# Air calculation



## romotek (Jun 30, 2020)

Hello, I have 2 compressors:
1. 10 bar, 500 LPM reciprocating
2. 8bar, 2300LPM rotary
How can I calculate the total output if they are combined?

Thanks.


----------



## iowagold (Jan 22, 2020)

i guess i would not join 2 compressors on the same system that the output pressures were not the same
unless you matched the regulators..

depending on the feed line diameters as well as a main storage tank size and pipe sizes..
yea larger is better on both of those.

8 bar is your max system pressure.. (always the lowest compressor psi is you setting on the regs)

and your lpm will add together so 500 plus 2300 for 2800 lpm.

you could run check valves for each compressor output with regulators to make safe for no back feed.
then you could have the max psi of the 10bar (145 psi)

I do join together several compressors when i am having a sanding party before painting a large project..
and it works too!!
they are located in a clean area so the dust is not an issue from the work area.
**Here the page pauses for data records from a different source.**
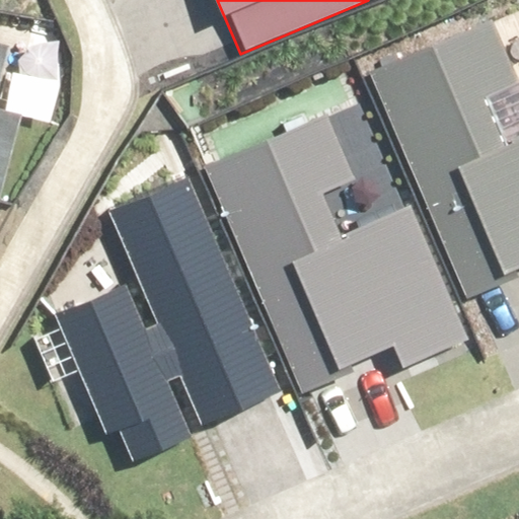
[(518,95),(490,24),(372,74),(422,193),(462,176),(504,275),(518,268),(518,95)]
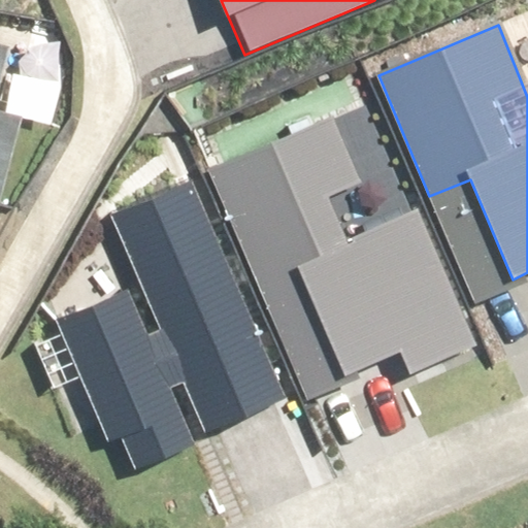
[(0,79),(9,47),(0,45),(0,205),(26,116),(0,107),(0,79)]
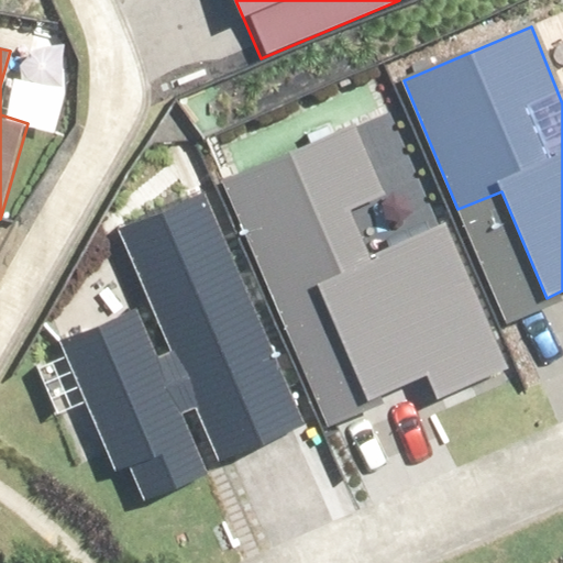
[(405,246),(359,131),(228,183),(279,312),(326,294),(367,400),(428,375),(437,397),(506,370),(450,229),(405,246)]
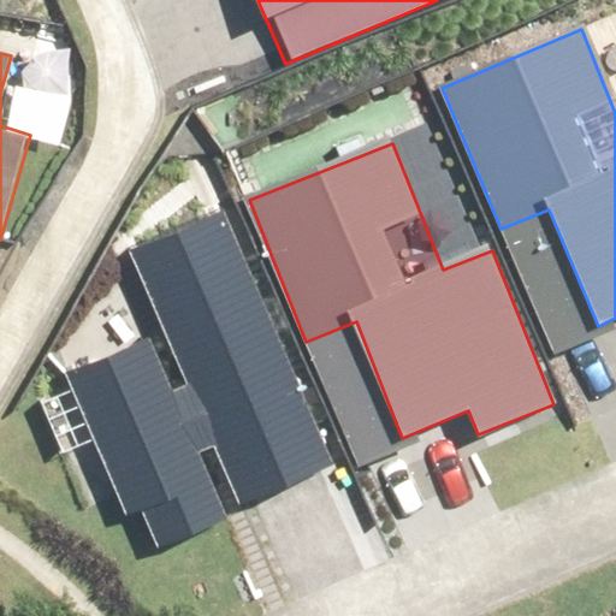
[(339,466),(220,218),(129,262),(165,336),(40,397),(123,570),(339,466)]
so what cfm and pressure do you need???

and make sure you have plenty of reserve..
I like the rule of 50% more cfm than the tools require.
that way the compressor is just working and not working hard.


----------



## romotek (Jun 30, 2020)

These are the compressors that I have to run the drum dumpers in my previous question:
"We need to buy 4 drum dumpers. Air consumption of a dumper is:"
1.rotary air(80 CFM,80 PSI).
2.reciprocating air (15 CFM,100 PSI).
I am not sure if they can do the job, maybe if combined as you suggested?
I don't have a storage tank yet, can you advice what volume it should be?


----------